Mr Marr asked what the DUP could give Sinn Fein in return.

"I have said frequently that the Irish language is no threat to the United Kingdom or indeed to the union, I respect people that speak it, but that's not enough for Sinn Fein, they want to impose the Irish language on everyone in Northern Ireland.


Sinn Fein MEP Martina Anderson (Nick Ansell/PA)

Sinn Fein MEP Martina Anderson (Nick Ansell/PA)

PA Wire/PA Images

"I think that would be not only a retrograde step, but for the Irish language as well because it politicises it."

Mr Marr asked Arlene Foster if she discussed issues surrounding Brexit like staying in the European Union (EU) customs union to prevent a hard border in Ireland with Prime Minister Theresa May.

"We have continuous conversations around this issue and I spoke to the Prime Minister yesterday afternoon," the DUP leader said.
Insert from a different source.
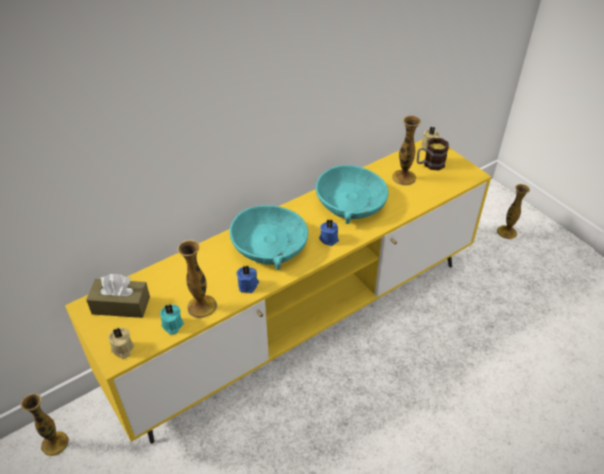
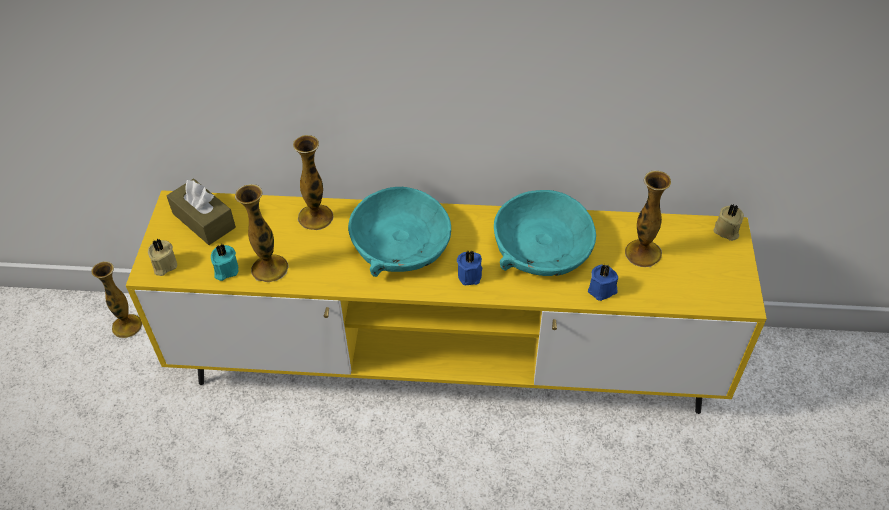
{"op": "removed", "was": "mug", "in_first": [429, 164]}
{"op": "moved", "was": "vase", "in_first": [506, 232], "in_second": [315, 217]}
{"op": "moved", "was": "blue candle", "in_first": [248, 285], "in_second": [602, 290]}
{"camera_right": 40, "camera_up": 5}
"We want to see a sensible Brexit, by respecting the vote of the British people and leaving the customs union.

"We don't want what the EU have put on the table a red line down the Irish sea, what we seek to do is to protect the integrity of the United Kingdom from a constitutional and economic point of view."

Mr Marr asked if staying in the customs union would be a price worth paying for a soft border.

"The British people voted to leave the customs union, we don't believe we have to stay in it to have free flow between ourselves and the Republic of Ireland," Mrs Foster replied.

"Proposals have been put forward by the government and they have been dismissed out of hand by the EU.

"We would like to see less rhetoric and and more engagement.

"As Nigel Dodds said our fundamental red line is we have to move in step with the rest of the United Kingdom."

Mr Marr suggested the DUP would not bring down the government through their confidence and supply deal because they would not do anything to help Jeremy Corbyn become Prime Minister.

"We do think Jeremy Corbyn is beyond the pale due to his support for the IRA in the past, and as someone who's suffered as a result of IRA terrorism it is a very personal issue for me," Mrs Foster said.

"In terms of bringing down the government, we don't need to bring down the government because Theresa May was very clear about her unionist credentials long before she got involved with the DUP."

Sinn Fein MEP Martina Anderson said the DUP are continuing to ignore the views of the people of the North on Brexit.

"The fact is that the majority of people from the north, from all backgrounds, voted to remain in the EU," Mrs Anderson said.

"Arlene Foster may feel the need to repeat the Tory dogma on Brexit but in doing so she is going against the majority of people in the north.

"When I meet people from all sectors from across the north it is clear they want to remain in the EU and that is what we are about and it is also what Arlene Foster's boss, Theresa May, should be focused on.

"The British government need to come up with credible proposals in the current Brexit negotiations which would give effect to the views of the majority of people in the north."